America has changed a lot in the 20 months that I've been gone, and the biggest change is the social view of transgenderism. Now, I've written before about my view on transgenderism: in short, I have to respect the great physical and social cost borne by these people as evidence of a massive imperative to undergo this transformation, and who am I to question or resist such a massive imperative? But there's a big difference between someone who undergoes gender reassignment surgery, someone who doesn't undergo surgery but transforms his or her social persona, someone who keeps everything the same except which personal pronouns he or she uses, and someone whose only change is in his or her "heart of hearts." Basically, the less-public (and the less-reversible) the change, the more-likely the insincerity.

"How DARE you, A Random Stranger?!" I'm not saying every trans-gender person is a sexual predatory who is lying for increased access to his or her intended victims. I'm not saying every trans-gender person is a highly-suggestible reed blowing in the wind of public opinion. But I'm saying those possibilities increase as the costs of transgenderism decline.

This is tricky, because for those with the massive imperative, the costs are tragic and should be lessened. But as the costs approach zero (on net--of course it will never be embraced by all your peers, but the awards for "bravery" might balance out the criticisms for "unnaturalness"), we'll see more people self-identify as trans-gender for reasons of personal gain (attention, favoritism, opportunity). I'm not accusing any particular trans-gender person of doing this. I'm merely saying marginal analysis would indicate this is true: when you lower the cost, more transactions occur.

When I'm out with my daughter, we coordinate our trips to the restroom. She goes in the women's room while I'm in the men's room, and whoever is done first is to return to a designated spot and wait for the other. Of course, sexual abuse by a cis-gendered woman is a possibility, but it's a low possibility and I feel that the combination of the presence of other women and the expected time required to use the restroom would make abuse unlikely and allow me to get help in a timely manner when needed. But when you introduce the possibility that a for-all-appearances man is hanging out in the women's restroom, waiting for conditions to be right for abusing women and girls, I am not excited about returning to America and having my wife and daughter face this situation.

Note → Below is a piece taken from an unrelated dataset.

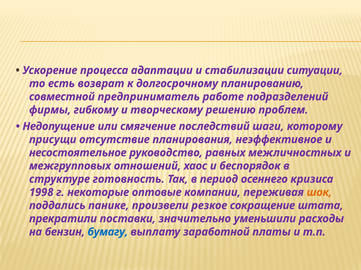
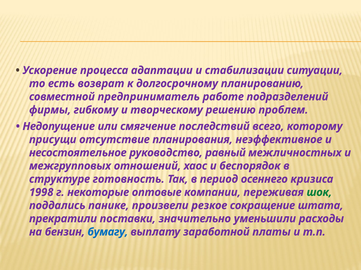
шаги: шаги -> всего
равных: равных -> равный
шок colour: orange -> green
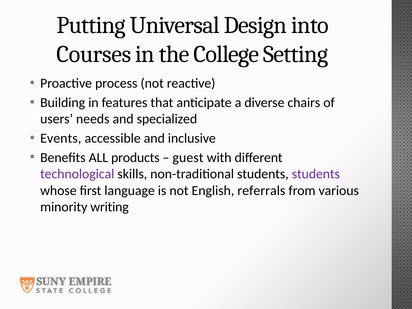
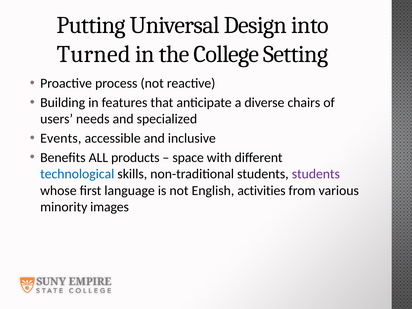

Again, I'm not saying any trans-gender person is a sexual predator. But I'm saying that sexual predators will pose as trans-gender people, especially when the only "posing" necessary is telling concerned parties, "I self-identify as a lady, you BIGOT!" If you doubt that sexual deviants take strange actions to satisfy their sexual perversions, I'd like to remind you of this man who entered the tank of a portable toilet so he could receive sexual gratification while watching the users (and being covered in their detritus).

Yesterday morning when I woke up, my brain was thinking, "If it's legal for a man to be in the women's restroom, then I can protect my wife and daughter by accompanying them inside the women's restroom." Instead of using the facilities coincidentally, we will use them sequentially. And that thought set my mind at ease. But after a little more thought later in the day, I wasn't so sure that would work. I suspect that it is legal for a man who identifies as a woman to be in the women's restroom, but that it's still illegal for a man who identifies as a man to be there. So any potential sexual predatory can enter the women's restroom, but a protective father cannot. The one is a beautiful expression of individuality, and the other is the act of a paranoid bigot.

This is insane. In the literal sense of the word. Last night my wife and I watched this video where American college students struggle to explain why a 5'9" white man is not a 6'5" Chinese woman. Many of them eventually decide they can definitely say 5'9" is not 6'5". But on what basis? Even this federal judge referred to "so-called 'biological sex,'" as if the presence or absence of a Y chromosome is a matter of opinion. If we can call a missing Y chromosome a difference of opinion, why can't we say the same for a missing eight inches?